The Impact of Global Liquidity on Bitcoin Price | Expert Analysis by Top Investment Manager
In a recent development, renowned cryptocurrency trader Peter Brandt shared a crucial chart originally introduced by Raoul Pal. This chart illustrates the relationship between the price of Bitcoin and the global M2 money supply, shedding light on how macroeconomic factors, particularly liquidity, influence the performance of the cryptocurrency.
According to the charts, Bitcoin's price has generally mirrored the expansion of the global money supply, albeit with a slight delay. This correlation suggests that the overall liquidity conditions in the market play a significant role in determining Bitcoin's value. As the global money circulation increases, the demand for Bitcoin rises, subsequently driving up its prices. Further analysis by Raoul Pal indicates a similar trend with the GMI Total Liquidity Index, emphasizing the impact of global liquidity on Bitcoin's performance.

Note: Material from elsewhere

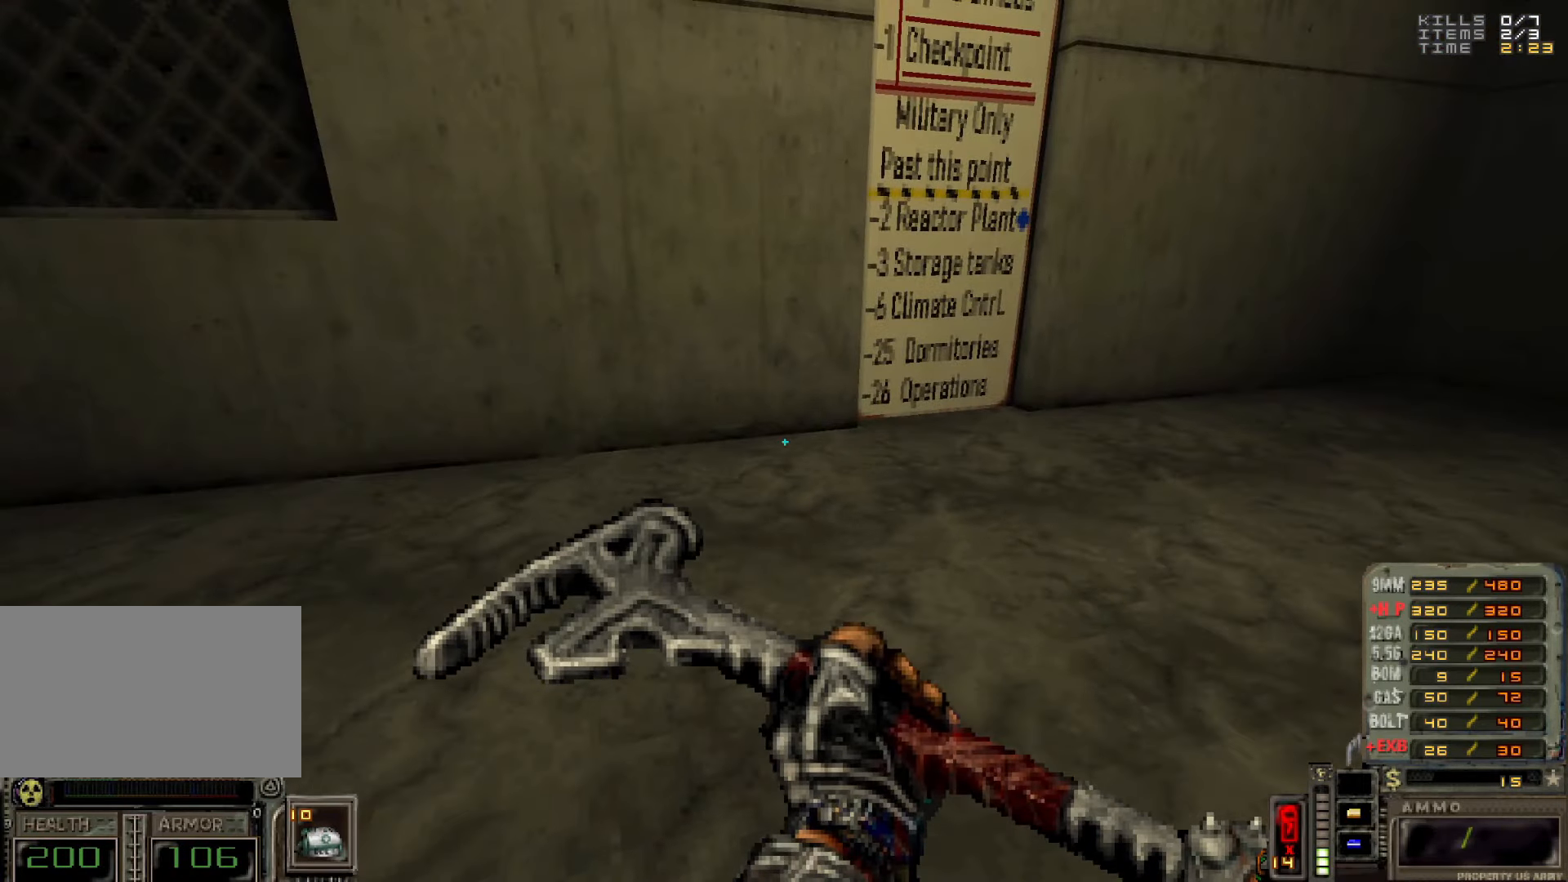
{"keys": [], "mouse": [], "events": []}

Both charts indicate that Bitcoin tends to surge when liquidity levels rise. Pal predicts further gains in M2 and liquidity, leading to a bullish outlook for Bitcoin until the end of 2024. Currently, Bitcoin is consolidating within a downward channel, with strong resistance observed near the $60,000 mark, as highlighted in Peter Brandt's technical price chart.
Despite the repeated rejections at the upper boundary, represented by the 200-day EMA, Bitcoin could potentially break above these resistance levels and witness a substantial price rally if global liquidity continues to increase, as suggested by the trends in M2 and the GMI Total Liquidity Index.

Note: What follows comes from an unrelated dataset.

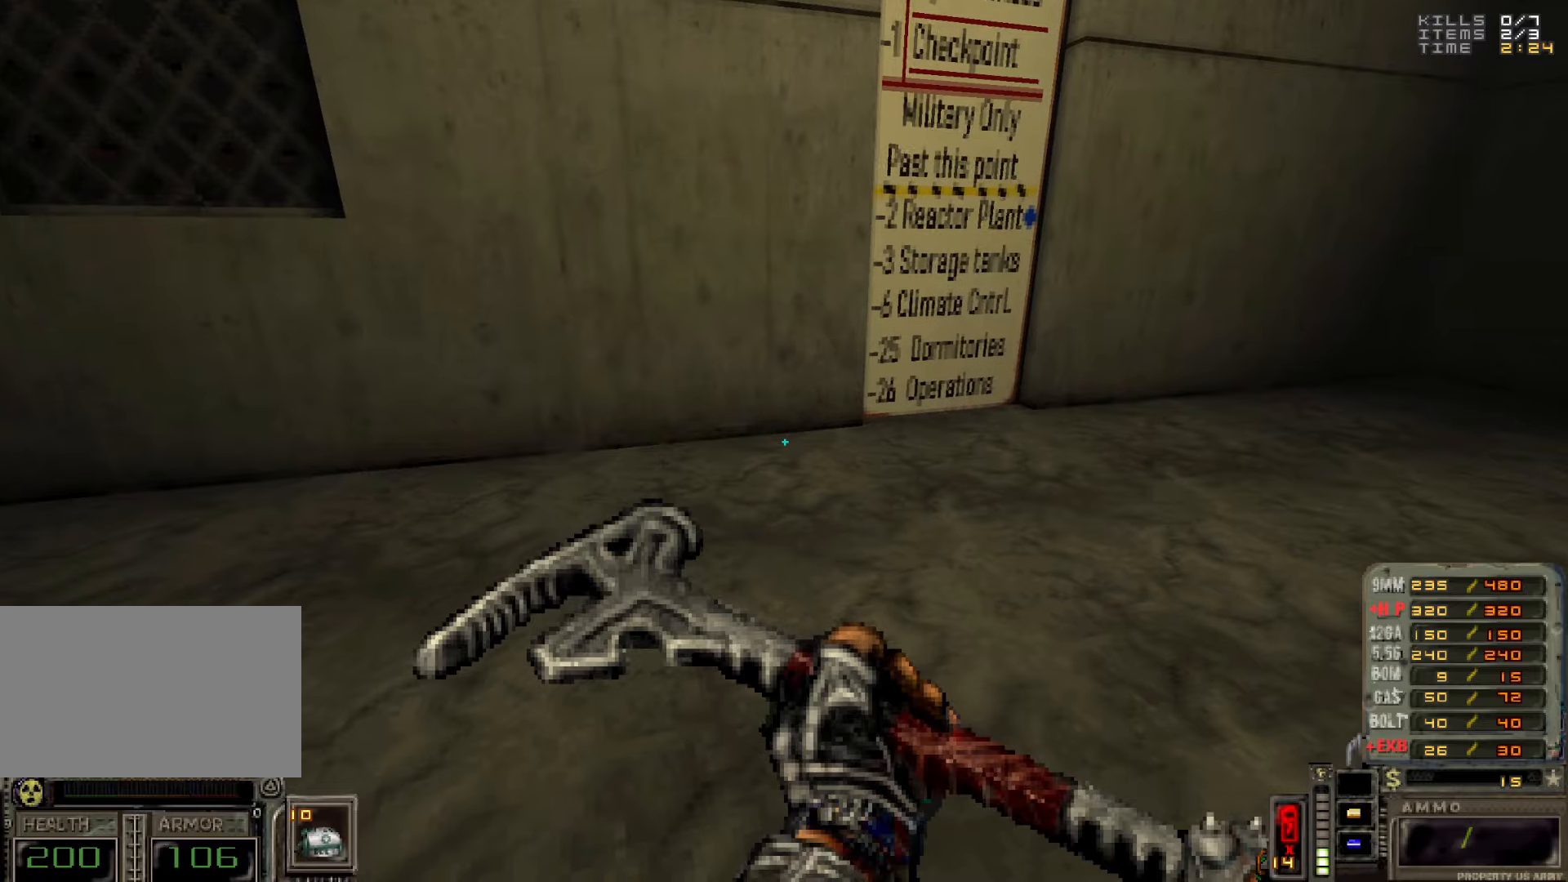
{"keys": [], "mouse": [], "events": []}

In simpler terms, as more money flows into the global economy, the demand for Bitcoin is likely to surge, thereby increasing its price. This macroeconomic analysis underscores the importance of understanding liquidity when forecasting the future movements of Bitcoin.
In conclusion, the analysis presented here underscores the crucial role of global liquidity in determining the price movements of Bitcoin. Understanding these dynamics can help investors make informed decisions and capitalize on potential opportunities in the cryptocurrency market.